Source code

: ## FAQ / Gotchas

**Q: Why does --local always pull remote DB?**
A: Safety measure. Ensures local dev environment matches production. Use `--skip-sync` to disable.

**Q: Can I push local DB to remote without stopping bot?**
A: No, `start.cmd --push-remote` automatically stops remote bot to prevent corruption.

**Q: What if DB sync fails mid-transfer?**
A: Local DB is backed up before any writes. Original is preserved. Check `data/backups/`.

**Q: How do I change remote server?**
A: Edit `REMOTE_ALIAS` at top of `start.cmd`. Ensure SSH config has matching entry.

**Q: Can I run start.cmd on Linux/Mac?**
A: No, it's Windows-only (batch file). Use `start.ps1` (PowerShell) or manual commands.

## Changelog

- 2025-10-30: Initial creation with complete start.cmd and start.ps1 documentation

* * *

#### Aim of the task:
Here the output must be the lines above from the line with "A: Local DB" to the line with "## Changelog", both included, duplicated word for word and nothing else.

#### Reply:
A: Local DB is backed up before any writes. Original is preserved. Check `data/backups/`.

**Q: How do I change remote server?**
A: Edit `REMOTE_ALIAS` at top of `start.cmd`. Ensure SSH config has matching entry.

**Q: Can I run start.cmd on Linux/Mac?**
A: No, it's Windows-only (batch file). Use `start.ps1` (PowerShell) or manual commands.

## Changelog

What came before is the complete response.